Nach dem langen Marsch und San Fermin gestern, gings heute gemächlich los, vor allem auch, weil sich das Frühstück, nach vielen Wochen petit dejeuner fast üppig ausnahm. Gekochter und roher Schinken, regionale Käse, Rührei und Würschtle, sowie Speck, Joghurts und Obstsalat, sowie frisch gepresster Orangensaft. Dazu Brot und Süßgebäck, sowie das übliche Marmeladen-Plastikzeigsl. Und ich habs probiert. Hab mir gesagt, mal wieder frühstücken. Toll. Nix. Ich hab zwar alles mal probiert, aber das die Lust am üppigen Frühstück zurückgekehrt wäre, kann ich nicht sagen. Mal gucken, wie das daheim wird.
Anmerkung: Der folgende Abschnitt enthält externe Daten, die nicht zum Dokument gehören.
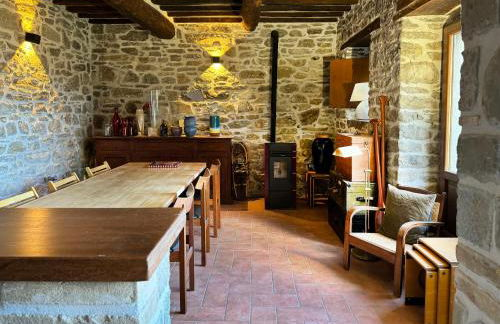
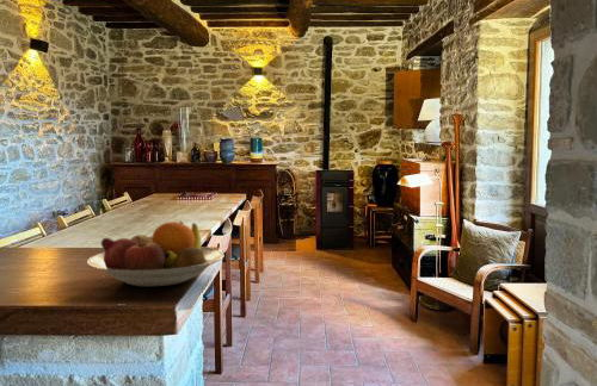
+ fruit bowl [86,220,224,288]
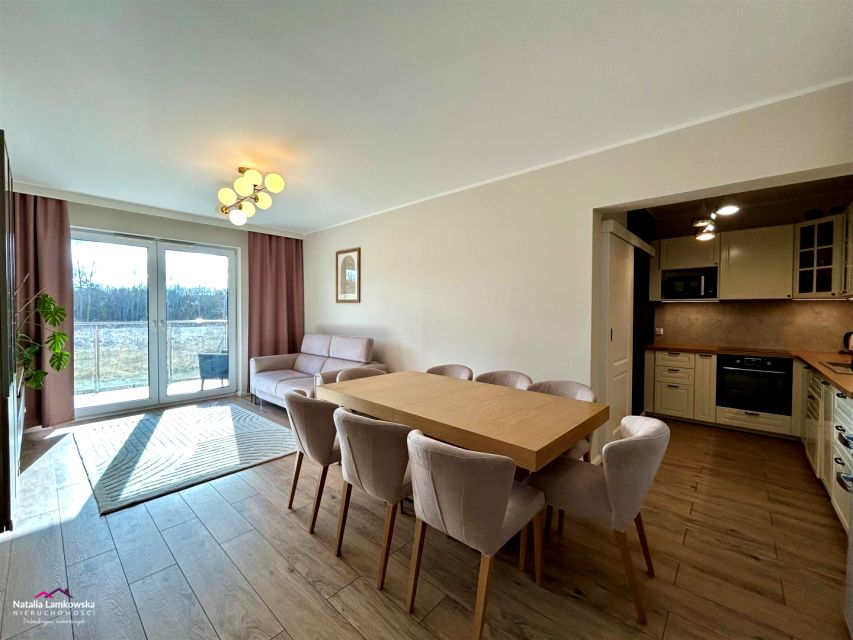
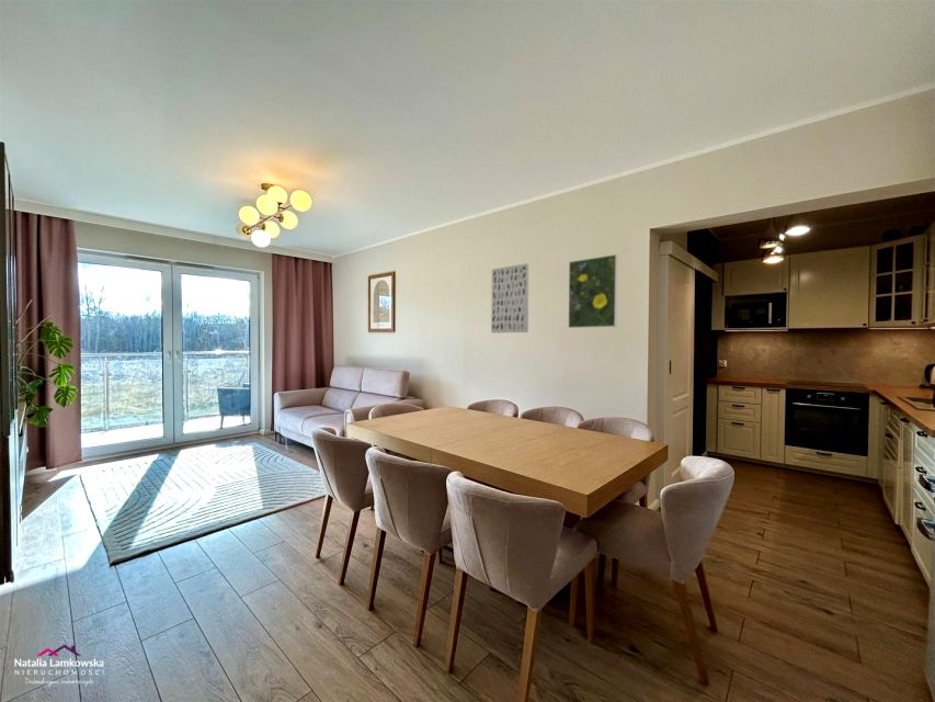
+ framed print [567,253,619,329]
+ wall art [490,262,529,333]
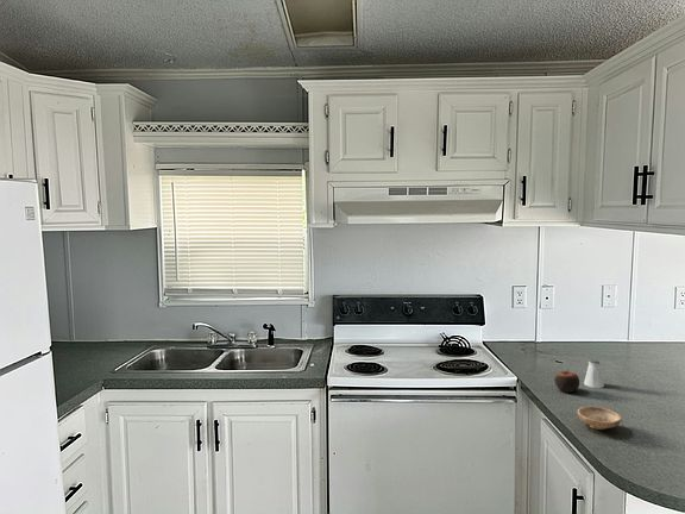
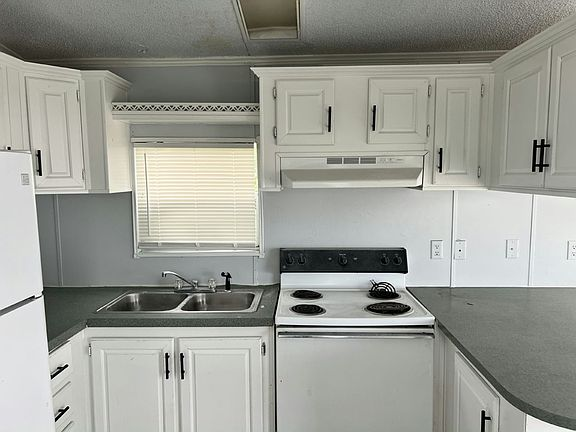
- apple [553,369,580,393]
- bowl [577,406,623,431]
- saltshaker [583,358,605,389]
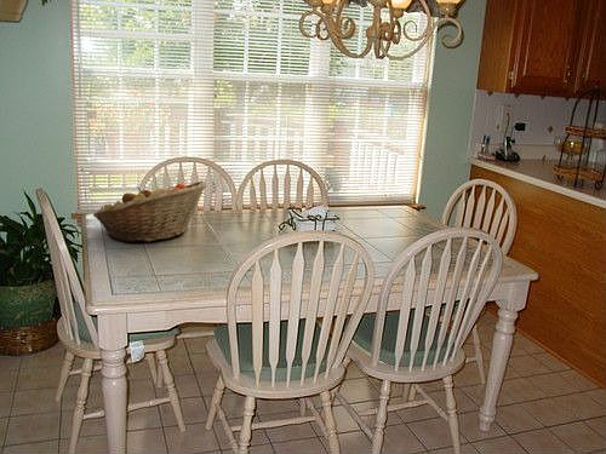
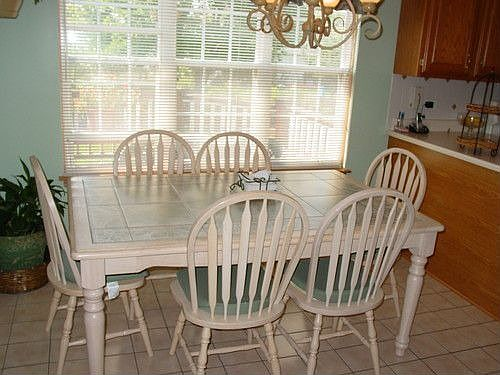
- fruit basket [92,179,208,243]
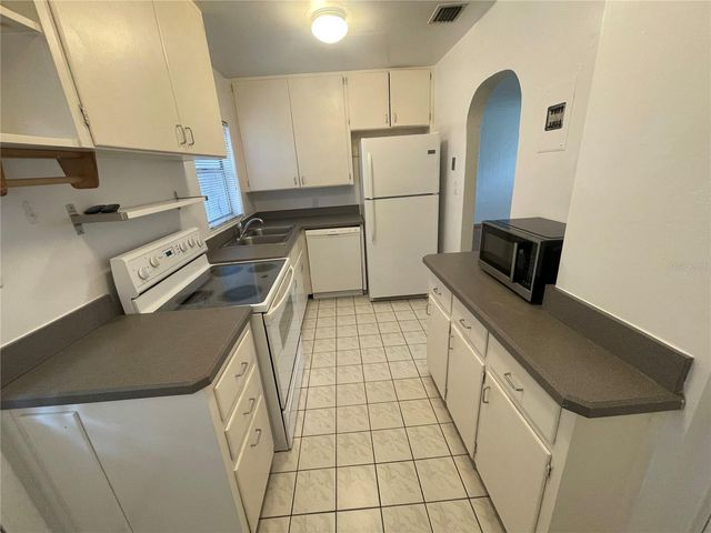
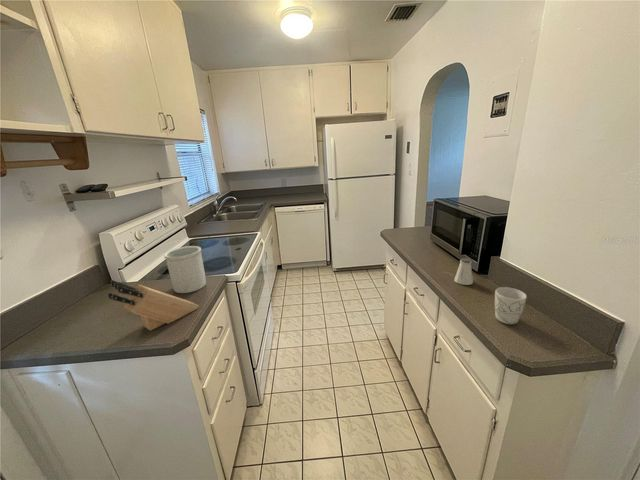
+ knife block [107,279,200,332]
+ mug [494,286,528,325]
+ utensil holder [163,245,207,294]
+ saltshaker [453,257,474,286]
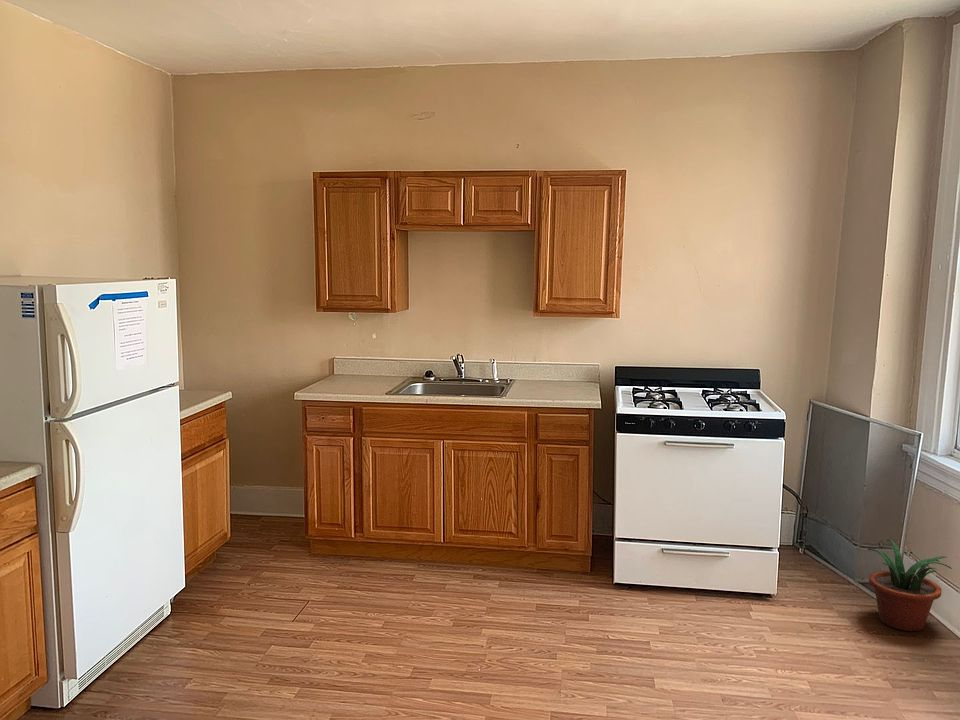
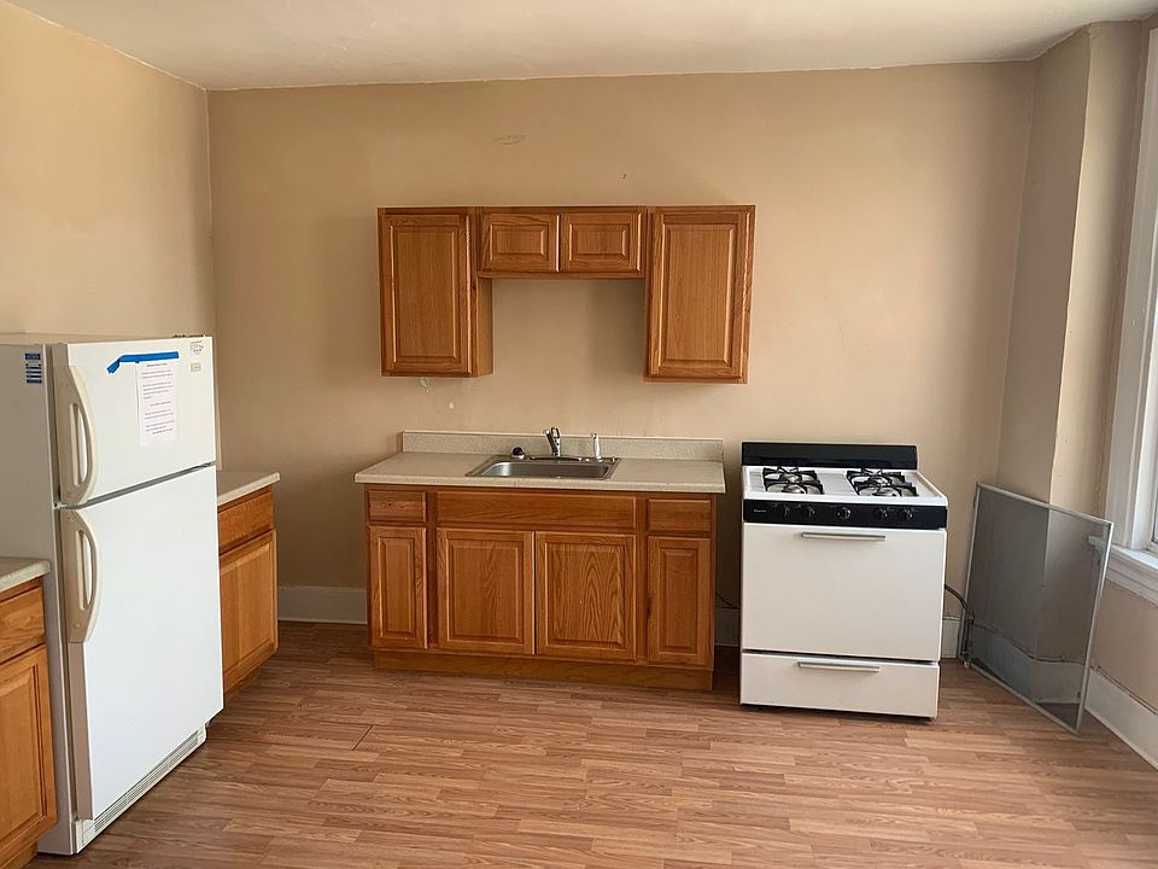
- potted plant [866,539,953,632]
Nachdem ich gestern nur noch bis zum Ortseingang gekommen bin, guck ich mir das Städtchen heute genauer an. Schön. Pittoresk. Hier ein Foto, da ein Bild und dann will ich auch schon weiter. Hinaus in diese Landschaft, die mir so nahe scheint. Ich summe Lieder des spanischen Bürgerkriegs und schreite voran. Alte Dörfer, auf Hügeln als Wehrdörfer gebaut, sind einladend und wirken wie aus der Zeit gefallen. Naja, auch hier ist die Zeit nicht stehengeblieben und ich werde bei der Einkehr mit Hallo begrüßt. Der Typ sieht aus wie ein hängengebliebener Deutscher, aber er winkt ab und sagt nur: „Deuter – Aleman“. Weiß ich das also auch. 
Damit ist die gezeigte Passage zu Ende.